**DATA FOR ANALYSIS:**
++++++

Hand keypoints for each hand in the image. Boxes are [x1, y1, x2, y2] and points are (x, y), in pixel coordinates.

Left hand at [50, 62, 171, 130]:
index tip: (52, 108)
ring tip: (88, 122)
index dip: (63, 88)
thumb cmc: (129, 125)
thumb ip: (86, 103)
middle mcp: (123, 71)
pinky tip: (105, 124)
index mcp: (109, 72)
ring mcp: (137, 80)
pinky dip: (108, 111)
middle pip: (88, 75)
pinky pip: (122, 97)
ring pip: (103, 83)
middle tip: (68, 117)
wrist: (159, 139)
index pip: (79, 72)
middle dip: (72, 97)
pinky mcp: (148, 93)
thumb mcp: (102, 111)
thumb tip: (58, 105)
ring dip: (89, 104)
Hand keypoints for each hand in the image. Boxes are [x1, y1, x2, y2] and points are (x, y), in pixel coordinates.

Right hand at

++++++

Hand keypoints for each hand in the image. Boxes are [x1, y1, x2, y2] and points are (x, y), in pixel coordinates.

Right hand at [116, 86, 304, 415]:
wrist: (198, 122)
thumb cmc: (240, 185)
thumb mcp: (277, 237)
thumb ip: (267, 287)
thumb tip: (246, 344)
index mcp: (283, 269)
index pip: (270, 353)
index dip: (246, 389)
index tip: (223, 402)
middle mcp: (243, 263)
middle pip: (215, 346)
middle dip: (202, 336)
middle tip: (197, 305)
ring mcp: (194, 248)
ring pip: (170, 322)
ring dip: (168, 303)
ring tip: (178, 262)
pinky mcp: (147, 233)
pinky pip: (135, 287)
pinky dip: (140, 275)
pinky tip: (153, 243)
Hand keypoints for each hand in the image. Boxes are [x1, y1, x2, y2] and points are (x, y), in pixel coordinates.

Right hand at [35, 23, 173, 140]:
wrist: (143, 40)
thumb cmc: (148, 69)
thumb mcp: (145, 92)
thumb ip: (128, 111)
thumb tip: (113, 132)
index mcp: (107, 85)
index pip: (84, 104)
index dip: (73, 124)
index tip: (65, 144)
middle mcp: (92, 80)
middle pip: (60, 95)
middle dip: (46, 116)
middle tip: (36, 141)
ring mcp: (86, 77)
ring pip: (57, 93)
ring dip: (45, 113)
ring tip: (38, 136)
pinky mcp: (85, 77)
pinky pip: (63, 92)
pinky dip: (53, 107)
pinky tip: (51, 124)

++++++

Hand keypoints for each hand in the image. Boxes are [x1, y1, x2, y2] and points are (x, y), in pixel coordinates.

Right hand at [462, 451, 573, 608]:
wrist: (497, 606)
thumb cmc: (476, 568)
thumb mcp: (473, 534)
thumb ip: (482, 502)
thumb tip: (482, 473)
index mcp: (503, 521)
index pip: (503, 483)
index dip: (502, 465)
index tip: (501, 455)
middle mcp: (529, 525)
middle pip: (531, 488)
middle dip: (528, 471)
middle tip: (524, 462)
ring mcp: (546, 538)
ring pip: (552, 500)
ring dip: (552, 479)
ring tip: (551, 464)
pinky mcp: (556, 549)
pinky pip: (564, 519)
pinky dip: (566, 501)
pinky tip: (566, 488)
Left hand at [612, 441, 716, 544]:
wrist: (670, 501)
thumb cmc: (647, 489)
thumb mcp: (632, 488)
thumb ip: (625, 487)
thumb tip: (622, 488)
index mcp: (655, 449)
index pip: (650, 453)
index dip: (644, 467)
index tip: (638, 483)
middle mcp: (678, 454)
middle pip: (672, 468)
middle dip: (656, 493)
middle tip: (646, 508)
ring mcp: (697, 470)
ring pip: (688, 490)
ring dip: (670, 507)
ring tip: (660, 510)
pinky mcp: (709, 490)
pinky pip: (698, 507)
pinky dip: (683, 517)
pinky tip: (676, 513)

++++++

The required output is every line above from the one with "ring dip: (45, 113)" down to the one with "pinky tip: (51, 124)", restated word for word, ends included.

**OUTPUT:**
ring dip: (45, 113)
ring tip: (38, 136)
pinky mcp: (85, 77)
pinky pip: (63, 92)
pinky dip: (53, 107)
pinky tip: (51, 124)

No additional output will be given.